───── MATERIAL SHOWN

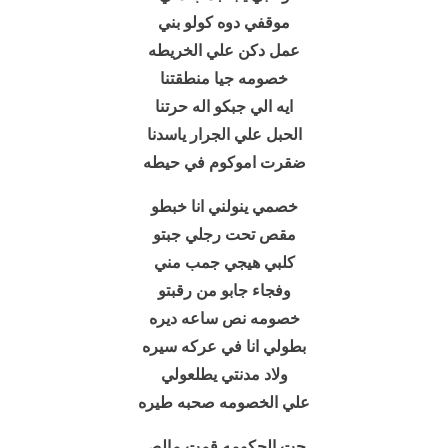
موقفي دوه كولو بني
عمل دكن علي الخريطه
خصومه جيا منطقتنا
ايه الي جبكو اله حرتنا
الحبل علي الجرار ياسدنا
ضقرت اموكوم في حيطه
خصمي ينولني انا خبطو
مقص تحت رجلي جبتو
كلبي هيجي جمب مني
وفجاء جابو من رقبتو
خصومه نص ساعه ديره
بطولي انا في عركه سيره
ولاد مدنتي يطلعولي
علي الخصومه صحبه طيره
جت الحكومه قمت مالص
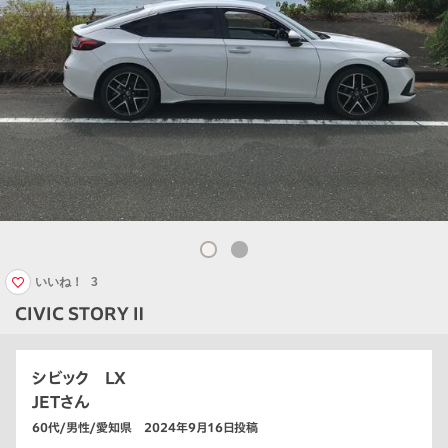
いいね！
3
CIVIC STORY Ⅱ
シビック LX
JETさん
60代/男性/愛知県 2024年9月16日投稿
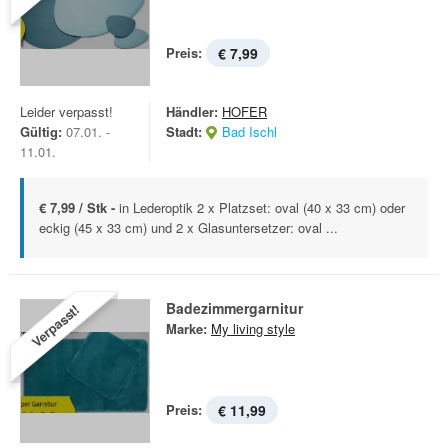
Preis:
€ 7,99
Leider verpasst!
Händler:
HOFER
Gültig:
07.01. -
Stadt:
Bad Ischl
11.01.
€ 7,99 / Stk -
in Lederoptik 2 x Platzset: oval (40 x 33 cm) oder
eckig (45 x 33 cm) und 2 x Glasuntersetzer: oval ...
Badezimmergarnitur
Verpasst!
Marke:
My living style
Preis:
€ 11,99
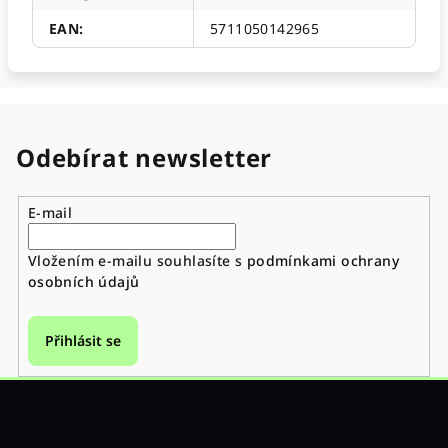
EAN
:
5711050142965
Odebírat newsletter
E-mail
Vložením e-mailu souhlasíte s
podmínkami ochrany
osobních údajů
Přihlásit se
Z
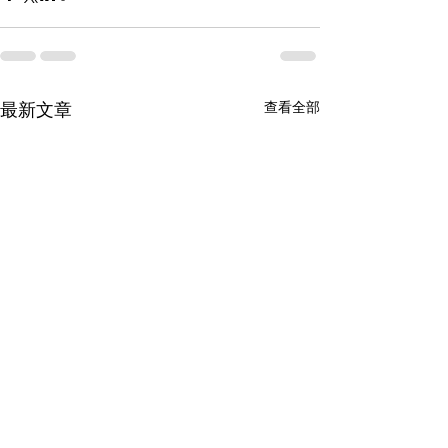
查看全部
最新文章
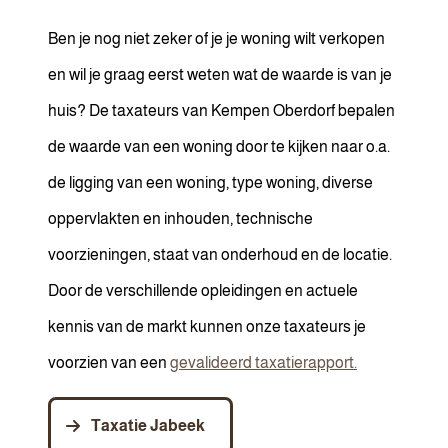
Ben je nog niet zeker of je je woning wilt verkopen
en wil je graag eerst weten wat de waarde is van je
huis? De taxateurs van Kempen Oberdorf bepalen
de waarde van een woning door te kijken naar o.a.
de ligging van een woning, type woning, diverse
oppervlakten en inhouden, technische
voorzieningen, staat van onderhoud en de locatie.
Door de verschillende opleidingen en actuele
kennis van de markt kunnen onze taxateurs je
voorzien van een
gevalideerd taxatierapport.
Taxatie Jabeek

──────────

### JOB ITEM
Check each line above for the string "woning" and show the ones that have it.

### EXERCISE SOLUTION
Ben je nog niet zeker of je je woning wilt verkopen
de waarde van een woning door te kijken naar o.a.
de ligging van een woning, type woning, diverse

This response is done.